_Tarefas obrigatórias_.
A – Transcreva da entrevista sobre a reforma da Lei Rouanet o trecho que começa em "O Globo: O que" e segue até "demais para chegar.".
B – Dê continuidade à entrevista sobre a reforma da Lei Rouanet a partir do ponto em que ela termina.

_Trecho do documento_.
□ □ □ □ □ □ □

Foto: Stelosa
Em entrevista publicada pelo jornal O Globo, o ex-ministro e criador da Lei do Audiovisual, Luiz Roberto N. Silva, diz que reforma proposta pelo MinC é redundante. “Dependente do investimento das empresas estatais, a cultura brasileira está estatizada há muito tempo”, declarou ele.

Ministro da Cultura no governo Itamar Franco, secretário de Cultura de Minas Gerais — onde desenvolveu o Fundo Estadual de Cultura de Minas — e criador da Lei do Audiovisual, que rege atualmente o cinema nacional, Luiz Roberto N. Silva, afirmou ainda que “a Lei Rouanet de forma geral, vêm sendo desconstruídos pelo MinC desde 2003”. Questionado sobre a questão do dirigismo estatal, o tributarista opina “é inócuo, porque o setor já está estatizado”.

Veja abaixo a matéria na íntegra:

´O setor (cultural) já está estatizado´
Alessandra Duarte

O Globo: O que o senhor pensa sobre a proposta de reforma da Rouanet?

Luiz Roberto Nascimento Silva: Esse projeto é uma redundância. É quase desnecessário, porque o setor cultural brasileiro já está estatizado há muito tempo. O incentivo cultural por meio da renúncia fiscal, e a Lei Rouanet de forma geral, vêm sendo desconstruídos pelo MinC desde 2003. Essa etapa de agora, de reforma da lei, é a crônica de uma morte anunciada. Talvez tenha até demorado demais para chegar.

A cultura já estaria estatizada por causa da presença das empresas estatais, como Petrobras e Eletrobras?

Nascimento Silva: Em boa parte, sim. Basta consultar as estatísticas do próprio ministério que se vê que os investimentos e patrocínios em cultura, por meio da renúncia, têm sido feitos quase que apenas pelas estatais, pelos governos.

Discutir se essa reforma trará ou não dirigismo de Estado é inócuo, porque, na prática, já está estatizado, é um fato. A cultura vive muito pelos editais das estatais. Nos últimos anos, o movimento econômico mais importante no setor tem sido esse.

Mas, além dessa maior participação das estatais, teria havido, por outro lado, um recuo da participação das empresas privadas?

□ □ □ □ □ □ □

[Itens de uma fonte de dados]
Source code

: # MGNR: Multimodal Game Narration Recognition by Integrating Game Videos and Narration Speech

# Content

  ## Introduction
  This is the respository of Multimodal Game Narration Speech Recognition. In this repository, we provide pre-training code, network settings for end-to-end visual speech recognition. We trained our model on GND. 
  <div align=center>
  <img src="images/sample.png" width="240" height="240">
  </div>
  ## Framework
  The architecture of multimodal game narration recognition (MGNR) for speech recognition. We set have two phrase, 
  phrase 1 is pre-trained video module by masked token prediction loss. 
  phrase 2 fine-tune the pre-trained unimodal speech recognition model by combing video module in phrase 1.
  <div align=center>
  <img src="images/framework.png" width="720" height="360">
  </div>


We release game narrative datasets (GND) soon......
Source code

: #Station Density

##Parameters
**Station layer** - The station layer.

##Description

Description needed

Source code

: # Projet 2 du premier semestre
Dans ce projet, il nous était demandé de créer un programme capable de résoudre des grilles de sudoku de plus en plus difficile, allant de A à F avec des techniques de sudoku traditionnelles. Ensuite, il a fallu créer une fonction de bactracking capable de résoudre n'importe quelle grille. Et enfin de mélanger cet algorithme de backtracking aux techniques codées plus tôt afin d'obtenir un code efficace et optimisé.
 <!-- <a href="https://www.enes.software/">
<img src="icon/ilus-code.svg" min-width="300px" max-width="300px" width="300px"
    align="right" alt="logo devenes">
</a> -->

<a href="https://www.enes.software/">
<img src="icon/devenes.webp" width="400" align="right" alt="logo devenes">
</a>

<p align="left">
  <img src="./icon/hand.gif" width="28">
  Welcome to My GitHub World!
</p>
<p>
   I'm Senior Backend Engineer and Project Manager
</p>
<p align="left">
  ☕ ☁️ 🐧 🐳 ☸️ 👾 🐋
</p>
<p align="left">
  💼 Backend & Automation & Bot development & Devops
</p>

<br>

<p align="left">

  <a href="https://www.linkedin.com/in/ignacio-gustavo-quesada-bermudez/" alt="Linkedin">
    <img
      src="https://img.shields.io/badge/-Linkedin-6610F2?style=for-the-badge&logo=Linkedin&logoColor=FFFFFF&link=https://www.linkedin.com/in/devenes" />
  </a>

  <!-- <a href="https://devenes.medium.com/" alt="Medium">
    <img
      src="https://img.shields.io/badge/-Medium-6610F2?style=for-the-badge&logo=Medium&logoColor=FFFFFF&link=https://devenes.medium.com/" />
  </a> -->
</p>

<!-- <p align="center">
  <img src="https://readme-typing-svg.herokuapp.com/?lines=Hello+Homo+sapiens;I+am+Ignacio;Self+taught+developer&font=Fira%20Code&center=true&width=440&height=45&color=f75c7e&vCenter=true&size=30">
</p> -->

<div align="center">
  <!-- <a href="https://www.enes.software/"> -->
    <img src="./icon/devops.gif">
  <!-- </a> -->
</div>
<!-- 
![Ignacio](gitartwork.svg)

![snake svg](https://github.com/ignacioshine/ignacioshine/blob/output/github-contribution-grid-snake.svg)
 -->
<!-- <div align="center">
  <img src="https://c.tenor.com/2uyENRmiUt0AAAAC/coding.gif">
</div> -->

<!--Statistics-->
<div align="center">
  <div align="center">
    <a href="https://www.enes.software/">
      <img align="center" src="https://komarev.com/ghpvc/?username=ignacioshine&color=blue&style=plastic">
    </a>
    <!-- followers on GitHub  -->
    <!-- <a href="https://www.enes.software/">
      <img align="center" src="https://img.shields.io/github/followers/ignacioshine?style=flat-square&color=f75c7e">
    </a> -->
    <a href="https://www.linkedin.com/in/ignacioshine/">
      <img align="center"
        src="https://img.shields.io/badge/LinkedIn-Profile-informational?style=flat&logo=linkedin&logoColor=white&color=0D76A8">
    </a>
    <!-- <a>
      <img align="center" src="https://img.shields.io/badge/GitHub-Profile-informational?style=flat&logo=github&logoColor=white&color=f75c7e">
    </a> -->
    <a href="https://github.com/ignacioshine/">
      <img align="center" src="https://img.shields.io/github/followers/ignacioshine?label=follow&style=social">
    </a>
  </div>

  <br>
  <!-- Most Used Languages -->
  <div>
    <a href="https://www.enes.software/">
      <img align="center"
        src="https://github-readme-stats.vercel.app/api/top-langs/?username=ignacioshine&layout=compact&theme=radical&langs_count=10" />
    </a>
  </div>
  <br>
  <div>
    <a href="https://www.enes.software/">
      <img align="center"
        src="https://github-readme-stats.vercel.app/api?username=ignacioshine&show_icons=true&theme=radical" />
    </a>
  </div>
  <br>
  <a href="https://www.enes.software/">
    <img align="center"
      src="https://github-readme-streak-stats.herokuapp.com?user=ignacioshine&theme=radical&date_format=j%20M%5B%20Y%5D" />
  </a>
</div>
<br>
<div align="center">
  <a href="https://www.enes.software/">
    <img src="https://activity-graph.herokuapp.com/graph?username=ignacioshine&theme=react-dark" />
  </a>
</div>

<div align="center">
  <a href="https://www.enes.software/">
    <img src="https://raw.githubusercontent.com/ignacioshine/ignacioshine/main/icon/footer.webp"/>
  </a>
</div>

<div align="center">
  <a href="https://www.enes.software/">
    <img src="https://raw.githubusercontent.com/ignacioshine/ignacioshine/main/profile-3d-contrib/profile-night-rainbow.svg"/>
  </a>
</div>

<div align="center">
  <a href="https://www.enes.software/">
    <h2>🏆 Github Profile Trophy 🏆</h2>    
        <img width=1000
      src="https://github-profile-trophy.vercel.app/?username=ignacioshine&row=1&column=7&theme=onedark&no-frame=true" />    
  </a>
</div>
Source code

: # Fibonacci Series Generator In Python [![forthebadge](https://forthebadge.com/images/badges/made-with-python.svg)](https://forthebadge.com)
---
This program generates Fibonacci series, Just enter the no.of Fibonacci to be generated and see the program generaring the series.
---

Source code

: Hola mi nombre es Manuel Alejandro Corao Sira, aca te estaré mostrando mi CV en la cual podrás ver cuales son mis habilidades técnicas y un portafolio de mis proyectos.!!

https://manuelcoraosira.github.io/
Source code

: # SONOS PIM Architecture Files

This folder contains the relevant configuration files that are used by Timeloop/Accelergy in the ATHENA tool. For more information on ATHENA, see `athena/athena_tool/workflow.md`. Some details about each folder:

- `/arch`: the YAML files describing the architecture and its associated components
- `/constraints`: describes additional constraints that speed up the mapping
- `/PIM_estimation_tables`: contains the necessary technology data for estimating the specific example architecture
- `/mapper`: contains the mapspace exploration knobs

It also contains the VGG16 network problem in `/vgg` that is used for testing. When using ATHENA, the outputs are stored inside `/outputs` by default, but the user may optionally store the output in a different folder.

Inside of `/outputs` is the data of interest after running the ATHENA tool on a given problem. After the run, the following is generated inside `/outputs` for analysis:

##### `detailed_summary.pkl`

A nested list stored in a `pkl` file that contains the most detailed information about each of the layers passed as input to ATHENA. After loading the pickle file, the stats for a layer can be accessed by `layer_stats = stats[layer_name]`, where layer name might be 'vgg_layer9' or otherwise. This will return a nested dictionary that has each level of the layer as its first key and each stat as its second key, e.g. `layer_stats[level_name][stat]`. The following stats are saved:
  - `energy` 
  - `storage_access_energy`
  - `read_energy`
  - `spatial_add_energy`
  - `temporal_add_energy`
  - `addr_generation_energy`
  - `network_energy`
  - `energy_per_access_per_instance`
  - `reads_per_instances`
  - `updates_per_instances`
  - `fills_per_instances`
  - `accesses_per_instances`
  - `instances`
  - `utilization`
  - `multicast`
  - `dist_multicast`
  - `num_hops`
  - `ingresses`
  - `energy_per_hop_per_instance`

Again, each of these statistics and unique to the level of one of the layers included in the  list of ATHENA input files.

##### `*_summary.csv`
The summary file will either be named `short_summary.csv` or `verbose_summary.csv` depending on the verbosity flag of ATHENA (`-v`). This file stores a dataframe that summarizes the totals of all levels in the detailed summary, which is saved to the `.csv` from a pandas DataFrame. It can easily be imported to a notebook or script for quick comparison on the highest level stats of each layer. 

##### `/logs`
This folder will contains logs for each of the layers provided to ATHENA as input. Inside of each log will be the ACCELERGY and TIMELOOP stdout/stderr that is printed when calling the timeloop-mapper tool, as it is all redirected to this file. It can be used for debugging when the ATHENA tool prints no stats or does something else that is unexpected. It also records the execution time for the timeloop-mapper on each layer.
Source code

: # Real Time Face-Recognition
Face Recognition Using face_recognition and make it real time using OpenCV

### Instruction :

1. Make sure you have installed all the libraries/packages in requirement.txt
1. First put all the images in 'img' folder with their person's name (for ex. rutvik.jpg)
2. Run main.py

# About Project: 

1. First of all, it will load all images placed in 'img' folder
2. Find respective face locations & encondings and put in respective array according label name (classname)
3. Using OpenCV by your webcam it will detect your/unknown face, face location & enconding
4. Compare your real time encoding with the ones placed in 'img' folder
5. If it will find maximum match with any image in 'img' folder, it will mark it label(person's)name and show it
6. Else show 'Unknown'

□ □ □ □ □ □ □

_Respostas do exercício_.
A –
O Globo: O que o senhor pensa sobre a proposta de reforma da Rouanet?

Luiz Roberto Nascimento Silva: Esse projeto é uma redundância. É quase desnecessário, porque o setor cultural brasileiro já está estatizado há muito tempo. O incentivo cultural por meio da renúncia fiscal, e a Lei Rouanet de forma geral, vêm sendo desconstruídos pelo MinC desde 2003. Essa etapa de agora, de reforma da lei, é a crônica de uma morte anunciada. Talvez tenha até demorado demais para chegar.

B –
Nascimento Silva: Sim. Ao lado desse investimento maior pelas estatais, o MinC está avisando há uns seis anos que vai mudar as regras, e o setor privado não investe sem segurança de regras. Na minha gestão no ministério, e mesmo na época do Francisco Weffort, que me sucedeu, a participação do setor privado era mais expressiva; hoje, não é mais. Não é só na Rouanet: também pela Lei do Audiovisual é assim hoje. O governo Lula separou políticas sociais como o Bolsa-Família para atuar melhor nelas, mas nas outras áreas, como construção civil, agronegócio, ele deixou o setor privado trabalhar mais livremente. Na cultura, o governo está atuando como nas políticas sociais.

O senhor participou da criação do Fundo Estadual de Cultura de Minas. Como avalia essa ênfase que o MinC quer dar ao Fundo Nacional de Cultura?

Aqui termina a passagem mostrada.